With freedoms for locals being eroded as Beijing ratchets up its control of Hong Kong, the markets of Kowloon, at least for now, show the rambling chaos of a freeform, unencumbered, mercantile democracy.
As somebody who despises shopping, Kowloon has long been an exception, with its markets that are an unapologetic assault on every sense. Everything you can smell and hear you can also buy, if you're prepared to haggle.
You don't need to rise early to catch the markets of Kowloon. Within one hazy, sun smeared afternoon, I eat fried pancakes filled with plump, briny oysters in the Temple Street market as a karaoke singer warbles K-pop melodies and a wizened fortune-teller attempts to usher me into her stygian gazebo.
I inhale the giddy scents of orchids, bonsai trees and roses at the Mong Kok flower market and gawp at tanks and oxygen-inflated bags filled with indolent-looking goldfish (a key element of feng shui) at the Tung Choi Street fish and reptile market.

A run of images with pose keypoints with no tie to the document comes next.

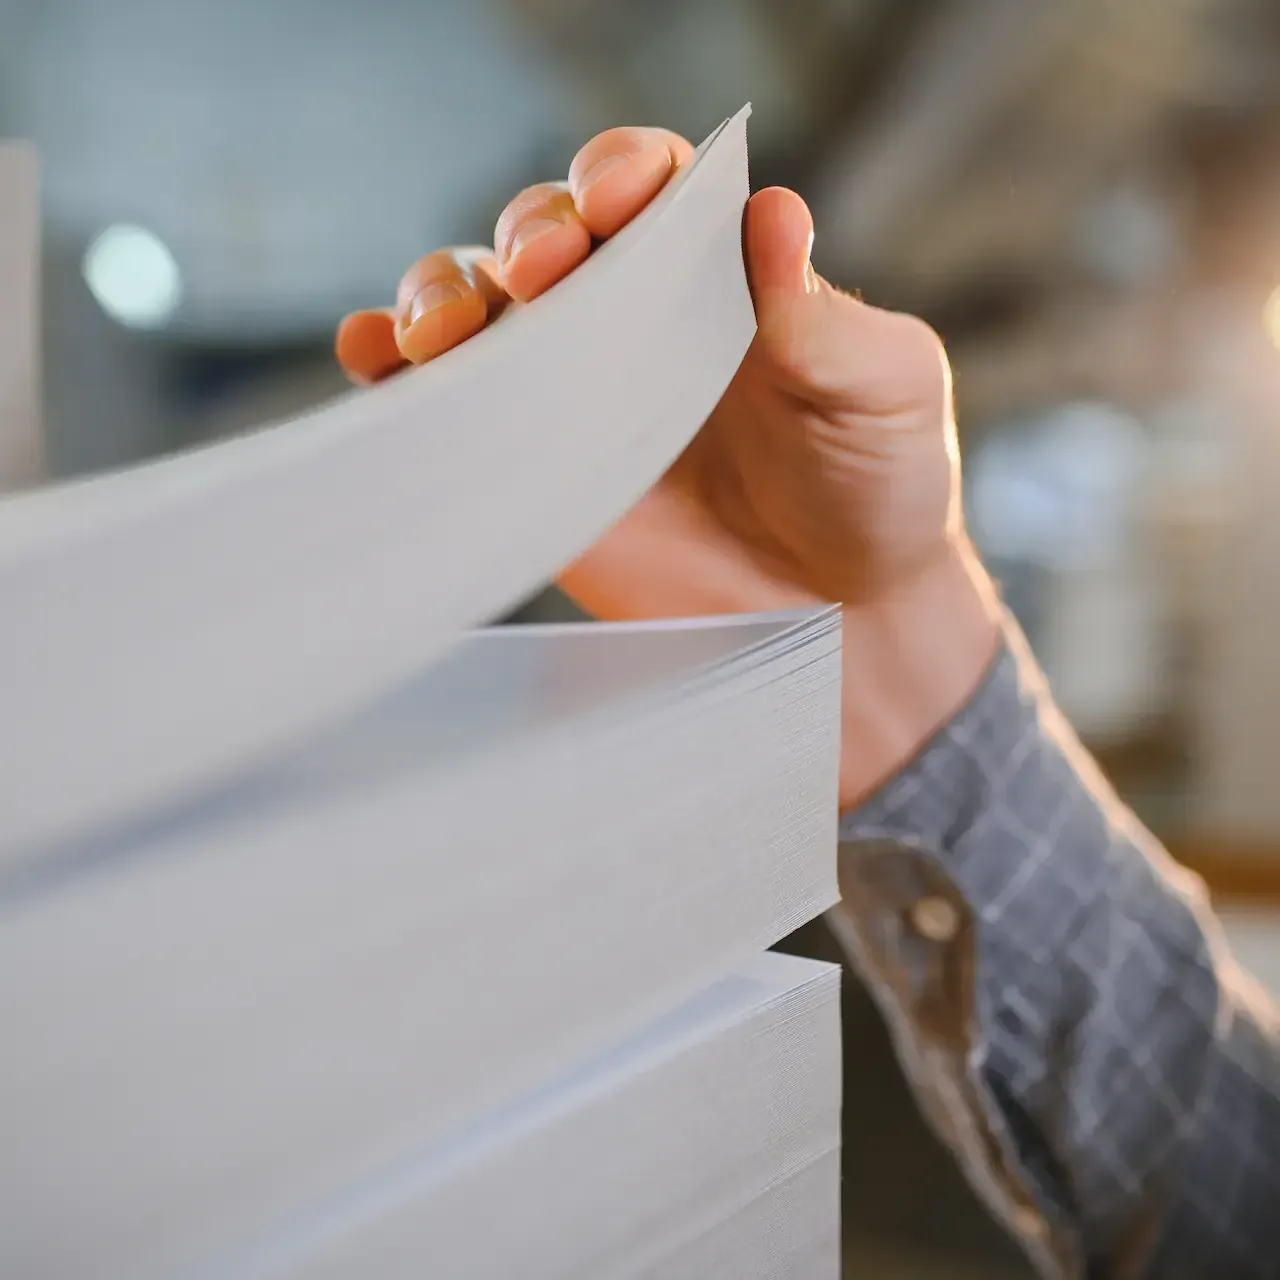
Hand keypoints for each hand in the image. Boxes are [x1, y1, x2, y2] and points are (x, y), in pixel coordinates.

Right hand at [336, 127, 1001, 807]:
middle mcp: (637, 318)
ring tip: (446, 327)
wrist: (844, 618)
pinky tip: (378, 359)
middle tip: (546, 275)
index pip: (649, 186)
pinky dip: (397, 372)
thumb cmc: (880, 488)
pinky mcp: (537, 469)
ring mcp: (576, 393)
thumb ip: (826, 315)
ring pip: (478, 307)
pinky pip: (453, 405)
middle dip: (529, 237)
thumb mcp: (886, 389)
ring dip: (442, 295)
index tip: (619, 200)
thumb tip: (772, 214)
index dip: (620, 172)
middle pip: (544, 235)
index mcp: (722, 273)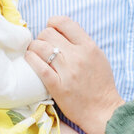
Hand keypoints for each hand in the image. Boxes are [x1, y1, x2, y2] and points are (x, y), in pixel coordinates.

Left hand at [25, 16, 125, 133]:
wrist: (103, 111)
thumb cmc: (101, 85)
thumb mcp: (98, 57)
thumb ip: (82, 44)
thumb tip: (62, 33)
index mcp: (89, 47)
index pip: (64, 22)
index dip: (53, 23)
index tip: (51, 31)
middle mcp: (78, 56)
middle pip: (48, 33)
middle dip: (42, 37)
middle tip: (43, 47)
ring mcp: (67, 71)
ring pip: (40, 47)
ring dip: (34, 48)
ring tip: (35, 55)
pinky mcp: (57, 86)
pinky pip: (38, 66)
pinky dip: (31, 60)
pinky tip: (30, 60)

It's not entirely necessary to eat everything on the streets, however. Tim Ho Wan (meaning 'with extra good luck') opened a decade ago and became the world's cheapest Michelin starred restaurant.
Serving up mountains of dim sum and green tea and refusing to charge customers more than £10, the restaurant now has franchises across the world.

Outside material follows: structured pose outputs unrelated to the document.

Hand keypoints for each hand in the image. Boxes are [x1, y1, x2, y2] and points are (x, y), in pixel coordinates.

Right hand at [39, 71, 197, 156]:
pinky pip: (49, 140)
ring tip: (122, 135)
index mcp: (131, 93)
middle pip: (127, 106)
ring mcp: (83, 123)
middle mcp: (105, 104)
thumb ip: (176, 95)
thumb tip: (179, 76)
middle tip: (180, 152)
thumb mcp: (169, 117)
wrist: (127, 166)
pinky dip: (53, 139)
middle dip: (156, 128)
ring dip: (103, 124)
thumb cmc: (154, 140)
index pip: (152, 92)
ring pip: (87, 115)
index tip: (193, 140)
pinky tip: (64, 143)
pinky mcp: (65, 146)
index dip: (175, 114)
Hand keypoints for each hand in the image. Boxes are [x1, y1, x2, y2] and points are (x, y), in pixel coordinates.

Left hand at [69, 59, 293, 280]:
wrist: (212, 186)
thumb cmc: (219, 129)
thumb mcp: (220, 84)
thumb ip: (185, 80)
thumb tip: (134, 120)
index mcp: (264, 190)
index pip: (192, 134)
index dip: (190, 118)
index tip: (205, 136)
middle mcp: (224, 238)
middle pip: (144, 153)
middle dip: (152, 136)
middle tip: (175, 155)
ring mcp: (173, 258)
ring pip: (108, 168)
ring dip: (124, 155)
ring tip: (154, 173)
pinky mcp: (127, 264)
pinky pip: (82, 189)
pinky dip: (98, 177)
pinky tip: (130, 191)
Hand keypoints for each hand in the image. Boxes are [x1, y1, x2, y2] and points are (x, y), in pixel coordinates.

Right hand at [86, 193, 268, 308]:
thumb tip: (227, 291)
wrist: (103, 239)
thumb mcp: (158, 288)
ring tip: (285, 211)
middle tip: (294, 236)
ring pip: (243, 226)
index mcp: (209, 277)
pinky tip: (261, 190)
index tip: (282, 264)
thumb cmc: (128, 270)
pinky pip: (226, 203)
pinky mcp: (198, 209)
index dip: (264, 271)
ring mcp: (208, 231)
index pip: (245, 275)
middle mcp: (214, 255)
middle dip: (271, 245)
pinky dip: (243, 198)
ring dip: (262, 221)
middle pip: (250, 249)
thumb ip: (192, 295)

The branch I visit in West Kowloon is certainly a bit more spick-and-span than the chaotic original shop down the road, but the food has retained its astonishing quality (and low cost) and I spend a contented hour eating turnip cake, pork buns and spring rolls with beef, mushroom and satay sauce.
Kowloon is barely four square miles and I haven't seen half its markets. I'm about to leave when I stumble onto Yuen Po, home to a bird market that is a cacophony of canaries, parrots, sparrows, magpies and parakeets housed in bamboo cages.
One shopkeeper gently chastises a parrot as it spits out a live grasshopper he tries to feed it with chopsticks. 'Diva', he says to me, pointing at the bird, in surprisingly good English. The parrot cackles a retort and turns his back on both of us.
Respite comes eventually on the tip of the peninsula. Looking out over the churning, bruise coloured waters, I admire the forest of skyscrapers across Victoria Harbour on Hong Kong Island that glitter and wink like a princess's jewellery box.
But I want to stay here; for much as HK Island is the showroom of the territory, Kowloon with its heat, pace, sweat and muscle is the engine room.